■ Work to complete ■
Below are records; reproduce exactly the lines from the first through the one containing "1 pinch pink Himalayan salt".

══ Data in this exercise ══

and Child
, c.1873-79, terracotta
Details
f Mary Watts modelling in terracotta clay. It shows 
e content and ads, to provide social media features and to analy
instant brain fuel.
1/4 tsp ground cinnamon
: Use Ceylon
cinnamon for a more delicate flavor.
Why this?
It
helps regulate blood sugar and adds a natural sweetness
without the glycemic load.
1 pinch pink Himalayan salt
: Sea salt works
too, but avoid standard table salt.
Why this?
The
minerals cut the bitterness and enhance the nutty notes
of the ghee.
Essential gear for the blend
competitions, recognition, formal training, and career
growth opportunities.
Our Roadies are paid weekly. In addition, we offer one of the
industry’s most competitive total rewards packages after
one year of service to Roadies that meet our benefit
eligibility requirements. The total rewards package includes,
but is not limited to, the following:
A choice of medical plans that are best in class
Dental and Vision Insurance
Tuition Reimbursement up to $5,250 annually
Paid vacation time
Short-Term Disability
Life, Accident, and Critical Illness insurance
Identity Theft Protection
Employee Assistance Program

═══

■ Task response ■
and Child
, c.1873-79, terracotta
Details
f Mary Watts modelling in terracotta clay. It shows 
e content and ads, to provide social media features and to analy
instant brain fuel.
1/4 tsp ground cinnamon
: Use Ceylon
cinnamon for a more delicate flavor.
Why this?
It
helps regulate blood sugar and adds a natural sweetness
without the glycemic load.
1 pinch pink Himalayan salt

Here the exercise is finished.